[[ Task inputs open ]]
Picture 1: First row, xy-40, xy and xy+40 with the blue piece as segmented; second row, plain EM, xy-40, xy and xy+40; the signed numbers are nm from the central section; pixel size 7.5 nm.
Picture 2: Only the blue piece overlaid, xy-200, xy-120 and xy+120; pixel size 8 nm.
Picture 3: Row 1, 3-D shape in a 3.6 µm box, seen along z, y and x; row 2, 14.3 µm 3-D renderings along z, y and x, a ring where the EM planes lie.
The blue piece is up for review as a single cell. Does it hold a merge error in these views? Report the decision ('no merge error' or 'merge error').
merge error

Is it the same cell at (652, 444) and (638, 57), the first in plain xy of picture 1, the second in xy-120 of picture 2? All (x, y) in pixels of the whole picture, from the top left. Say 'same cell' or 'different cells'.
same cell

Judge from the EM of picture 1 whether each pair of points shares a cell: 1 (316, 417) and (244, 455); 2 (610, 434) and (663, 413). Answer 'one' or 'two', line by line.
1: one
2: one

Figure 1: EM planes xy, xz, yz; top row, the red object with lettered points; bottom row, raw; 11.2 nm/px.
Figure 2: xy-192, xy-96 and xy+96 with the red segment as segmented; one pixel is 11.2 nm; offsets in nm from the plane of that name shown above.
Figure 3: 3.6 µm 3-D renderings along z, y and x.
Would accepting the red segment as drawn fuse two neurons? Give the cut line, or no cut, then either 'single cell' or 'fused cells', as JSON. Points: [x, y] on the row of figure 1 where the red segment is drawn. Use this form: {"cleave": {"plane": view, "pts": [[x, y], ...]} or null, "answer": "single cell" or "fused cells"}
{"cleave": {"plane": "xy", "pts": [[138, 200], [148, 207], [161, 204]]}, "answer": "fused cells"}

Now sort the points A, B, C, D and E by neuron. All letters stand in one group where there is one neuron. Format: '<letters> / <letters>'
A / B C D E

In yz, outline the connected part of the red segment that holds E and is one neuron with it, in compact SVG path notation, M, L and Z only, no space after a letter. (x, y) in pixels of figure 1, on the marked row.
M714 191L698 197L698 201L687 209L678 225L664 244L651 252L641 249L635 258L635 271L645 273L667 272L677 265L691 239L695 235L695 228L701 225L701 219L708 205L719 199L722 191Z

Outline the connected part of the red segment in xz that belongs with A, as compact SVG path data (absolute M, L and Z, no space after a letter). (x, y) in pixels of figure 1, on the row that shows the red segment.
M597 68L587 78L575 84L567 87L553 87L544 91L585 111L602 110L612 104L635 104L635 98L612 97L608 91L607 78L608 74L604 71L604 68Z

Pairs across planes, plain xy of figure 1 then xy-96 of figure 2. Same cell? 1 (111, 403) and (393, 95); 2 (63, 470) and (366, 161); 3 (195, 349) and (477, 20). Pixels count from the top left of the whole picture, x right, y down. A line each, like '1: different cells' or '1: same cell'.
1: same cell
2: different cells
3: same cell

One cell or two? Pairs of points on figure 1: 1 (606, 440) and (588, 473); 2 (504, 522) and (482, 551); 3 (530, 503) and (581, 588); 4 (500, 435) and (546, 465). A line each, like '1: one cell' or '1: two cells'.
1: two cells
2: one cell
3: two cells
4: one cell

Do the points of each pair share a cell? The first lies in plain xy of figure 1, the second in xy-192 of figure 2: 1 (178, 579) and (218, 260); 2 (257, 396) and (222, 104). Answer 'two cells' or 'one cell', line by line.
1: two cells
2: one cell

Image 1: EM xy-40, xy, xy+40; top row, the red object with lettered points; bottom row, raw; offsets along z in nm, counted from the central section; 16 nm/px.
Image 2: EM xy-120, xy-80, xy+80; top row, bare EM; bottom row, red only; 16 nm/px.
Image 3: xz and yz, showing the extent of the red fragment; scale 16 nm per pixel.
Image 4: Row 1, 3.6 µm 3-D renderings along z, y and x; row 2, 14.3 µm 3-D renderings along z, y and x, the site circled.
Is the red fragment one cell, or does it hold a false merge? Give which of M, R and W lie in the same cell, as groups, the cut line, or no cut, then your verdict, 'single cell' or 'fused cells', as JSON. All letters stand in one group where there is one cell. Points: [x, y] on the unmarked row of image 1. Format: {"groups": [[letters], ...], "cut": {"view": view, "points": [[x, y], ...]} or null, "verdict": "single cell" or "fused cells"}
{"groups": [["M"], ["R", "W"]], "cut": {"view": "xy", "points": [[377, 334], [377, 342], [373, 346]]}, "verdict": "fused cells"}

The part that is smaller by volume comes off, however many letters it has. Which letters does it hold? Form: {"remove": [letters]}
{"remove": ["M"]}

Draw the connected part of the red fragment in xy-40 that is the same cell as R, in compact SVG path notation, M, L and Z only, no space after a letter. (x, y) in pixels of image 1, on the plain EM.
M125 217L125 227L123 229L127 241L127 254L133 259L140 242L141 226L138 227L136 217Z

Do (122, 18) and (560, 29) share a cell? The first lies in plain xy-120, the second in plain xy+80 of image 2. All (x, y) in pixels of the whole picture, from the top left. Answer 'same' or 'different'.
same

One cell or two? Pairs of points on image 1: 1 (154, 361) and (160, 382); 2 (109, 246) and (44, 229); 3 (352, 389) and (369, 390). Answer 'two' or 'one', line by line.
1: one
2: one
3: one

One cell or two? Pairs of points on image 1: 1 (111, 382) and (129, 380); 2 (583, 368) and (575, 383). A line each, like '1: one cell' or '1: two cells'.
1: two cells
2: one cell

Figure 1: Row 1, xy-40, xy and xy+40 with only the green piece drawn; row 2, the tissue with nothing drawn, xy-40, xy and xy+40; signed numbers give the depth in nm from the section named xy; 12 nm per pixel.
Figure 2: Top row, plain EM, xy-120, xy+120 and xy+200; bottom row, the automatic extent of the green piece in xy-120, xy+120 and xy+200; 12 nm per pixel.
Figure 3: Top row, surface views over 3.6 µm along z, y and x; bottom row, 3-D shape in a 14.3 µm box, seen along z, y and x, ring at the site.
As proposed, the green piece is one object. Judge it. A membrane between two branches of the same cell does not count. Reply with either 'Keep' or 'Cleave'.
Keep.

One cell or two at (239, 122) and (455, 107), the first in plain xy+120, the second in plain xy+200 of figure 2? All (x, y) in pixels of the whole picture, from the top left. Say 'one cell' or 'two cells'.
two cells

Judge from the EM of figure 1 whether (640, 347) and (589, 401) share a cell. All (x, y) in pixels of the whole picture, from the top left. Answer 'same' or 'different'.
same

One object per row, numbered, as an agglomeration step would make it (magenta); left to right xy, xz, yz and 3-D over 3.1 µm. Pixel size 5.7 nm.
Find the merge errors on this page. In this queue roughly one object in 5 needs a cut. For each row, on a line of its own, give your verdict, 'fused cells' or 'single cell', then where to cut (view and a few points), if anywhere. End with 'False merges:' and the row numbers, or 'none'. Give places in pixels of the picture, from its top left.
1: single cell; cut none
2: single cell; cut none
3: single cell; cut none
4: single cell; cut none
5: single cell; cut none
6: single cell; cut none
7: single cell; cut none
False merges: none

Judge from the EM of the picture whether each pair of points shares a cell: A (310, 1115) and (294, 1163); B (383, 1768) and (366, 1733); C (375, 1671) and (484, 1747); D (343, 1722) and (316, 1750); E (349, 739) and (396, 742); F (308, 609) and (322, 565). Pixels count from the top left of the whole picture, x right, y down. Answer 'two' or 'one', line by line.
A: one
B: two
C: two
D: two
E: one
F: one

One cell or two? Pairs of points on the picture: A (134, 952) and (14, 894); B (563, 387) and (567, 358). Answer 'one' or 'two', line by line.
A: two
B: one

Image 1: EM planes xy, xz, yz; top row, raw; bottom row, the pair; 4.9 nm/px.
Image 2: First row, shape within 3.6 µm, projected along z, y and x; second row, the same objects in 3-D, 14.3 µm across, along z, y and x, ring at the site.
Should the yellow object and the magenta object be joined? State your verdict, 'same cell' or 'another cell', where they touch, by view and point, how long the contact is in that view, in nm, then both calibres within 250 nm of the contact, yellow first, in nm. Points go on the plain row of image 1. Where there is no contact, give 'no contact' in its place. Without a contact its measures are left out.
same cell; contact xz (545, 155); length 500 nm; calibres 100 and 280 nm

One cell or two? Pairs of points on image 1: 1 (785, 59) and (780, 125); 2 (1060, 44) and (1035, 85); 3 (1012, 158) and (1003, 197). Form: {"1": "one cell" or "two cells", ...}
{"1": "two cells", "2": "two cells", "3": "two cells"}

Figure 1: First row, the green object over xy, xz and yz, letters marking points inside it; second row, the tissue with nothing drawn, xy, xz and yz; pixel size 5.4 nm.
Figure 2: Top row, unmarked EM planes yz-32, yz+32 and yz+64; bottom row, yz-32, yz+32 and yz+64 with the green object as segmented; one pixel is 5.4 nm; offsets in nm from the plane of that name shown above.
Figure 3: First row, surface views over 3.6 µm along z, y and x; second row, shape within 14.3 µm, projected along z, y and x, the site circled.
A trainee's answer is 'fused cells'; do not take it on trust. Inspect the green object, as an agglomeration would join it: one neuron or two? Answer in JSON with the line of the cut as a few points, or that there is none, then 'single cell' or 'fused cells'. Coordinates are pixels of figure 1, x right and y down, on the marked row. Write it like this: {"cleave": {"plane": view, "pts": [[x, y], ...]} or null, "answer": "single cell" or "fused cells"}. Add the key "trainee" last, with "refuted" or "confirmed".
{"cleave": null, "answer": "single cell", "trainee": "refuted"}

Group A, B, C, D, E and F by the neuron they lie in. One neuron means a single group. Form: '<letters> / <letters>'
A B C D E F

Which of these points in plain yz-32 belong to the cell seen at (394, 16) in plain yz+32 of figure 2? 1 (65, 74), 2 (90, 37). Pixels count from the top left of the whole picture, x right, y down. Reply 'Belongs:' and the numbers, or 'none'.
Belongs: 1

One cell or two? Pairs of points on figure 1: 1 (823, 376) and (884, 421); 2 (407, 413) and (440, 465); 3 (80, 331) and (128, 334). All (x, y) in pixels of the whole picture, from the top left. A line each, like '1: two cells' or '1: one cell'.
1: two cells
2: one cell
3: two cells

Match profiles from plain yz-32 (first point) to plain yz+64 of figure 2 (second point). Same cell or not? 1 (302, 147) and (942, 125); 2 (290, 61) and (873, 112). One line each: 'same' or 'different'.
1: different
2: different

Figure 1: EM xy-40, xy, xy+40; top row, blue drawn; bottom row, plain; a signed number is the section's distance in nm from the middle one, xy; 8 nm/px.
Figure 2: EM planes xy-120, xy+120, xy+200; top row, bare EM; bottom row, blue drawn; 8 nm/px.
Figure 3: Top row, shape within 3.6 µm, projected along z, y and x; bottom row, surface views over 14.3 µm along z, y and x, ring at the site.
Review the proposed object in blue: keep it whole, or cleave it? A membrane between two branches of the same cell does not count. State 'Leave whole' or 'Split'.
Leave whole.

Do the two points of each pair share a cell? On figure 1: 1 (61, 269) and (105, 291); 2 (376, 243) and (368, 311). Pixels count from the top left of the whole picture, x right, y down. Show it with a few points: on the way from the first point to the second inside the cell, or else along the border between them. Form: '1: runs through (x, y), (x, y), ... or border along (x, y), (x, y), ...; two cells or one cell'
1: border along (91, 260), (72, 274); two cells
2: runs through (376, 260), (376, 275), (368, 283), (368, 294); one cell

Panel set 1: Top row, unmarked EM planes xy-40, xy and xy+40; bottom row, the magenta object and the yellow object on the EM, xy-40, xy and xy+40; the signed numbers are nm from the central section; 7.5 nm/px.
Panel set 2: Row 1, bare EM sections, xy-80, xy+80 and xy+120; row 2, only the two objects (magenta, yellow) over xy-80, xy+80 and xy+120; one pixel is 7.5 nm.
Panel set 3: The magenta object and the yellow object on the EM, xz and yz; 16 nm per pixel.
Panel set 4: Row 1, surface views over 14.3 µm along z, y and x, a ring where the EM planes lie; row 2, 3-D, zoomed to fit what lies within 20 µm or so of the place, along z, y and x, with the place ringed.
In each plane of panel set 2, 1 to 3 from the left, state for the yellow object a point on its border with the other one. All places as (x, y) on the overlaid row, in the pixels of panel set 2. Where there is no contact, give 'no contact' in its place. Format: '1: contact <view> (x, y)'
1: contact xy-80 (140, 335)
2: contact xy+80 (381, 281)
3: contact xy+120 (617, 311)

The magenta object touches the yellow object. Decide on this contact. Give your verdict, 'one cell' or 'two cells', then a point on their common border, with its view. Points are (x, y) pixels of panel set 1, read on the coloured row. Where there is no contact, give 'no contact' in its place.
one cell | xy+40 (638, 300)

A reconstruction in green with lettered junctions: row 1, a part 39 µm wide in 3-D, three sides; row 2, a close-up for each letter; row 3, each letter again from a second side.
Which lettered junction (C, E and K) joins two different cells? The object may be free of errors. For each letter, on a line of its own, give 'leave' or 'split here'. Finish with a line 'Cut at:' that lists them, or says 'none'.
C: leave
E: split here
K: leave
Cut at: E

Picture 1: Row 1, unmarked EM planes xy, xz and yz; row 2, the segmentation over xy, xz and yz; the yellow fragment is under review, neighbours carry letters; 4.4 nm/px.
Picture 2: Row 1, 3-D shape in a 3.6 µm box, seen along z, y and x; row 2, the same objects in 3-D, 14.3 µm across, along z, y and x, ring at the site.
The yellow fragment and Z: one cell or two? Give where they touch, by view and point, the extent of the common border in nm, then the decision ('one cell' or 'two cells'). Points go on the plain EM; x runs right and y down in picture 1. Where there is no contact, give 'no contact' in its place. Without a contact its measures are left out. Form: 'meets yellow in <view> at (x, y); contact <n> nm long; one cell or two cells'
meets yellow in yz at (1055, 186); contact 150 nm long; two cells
[[ Task inputs closed ]]
Action item: Report every line of the entries that carries the word "circled".

Answer to the exercise:
Image 4: Row 1, 3.6 µm 3-D renderings along z, y and x; row 2, 14.3 µm 3-D renderings along z, y and x, the site circled.
Figure 3: First row, surface views over 3.6 µm along z, y and x; second row, shape within 14.3 µm, projected along z, y and x, the site circled.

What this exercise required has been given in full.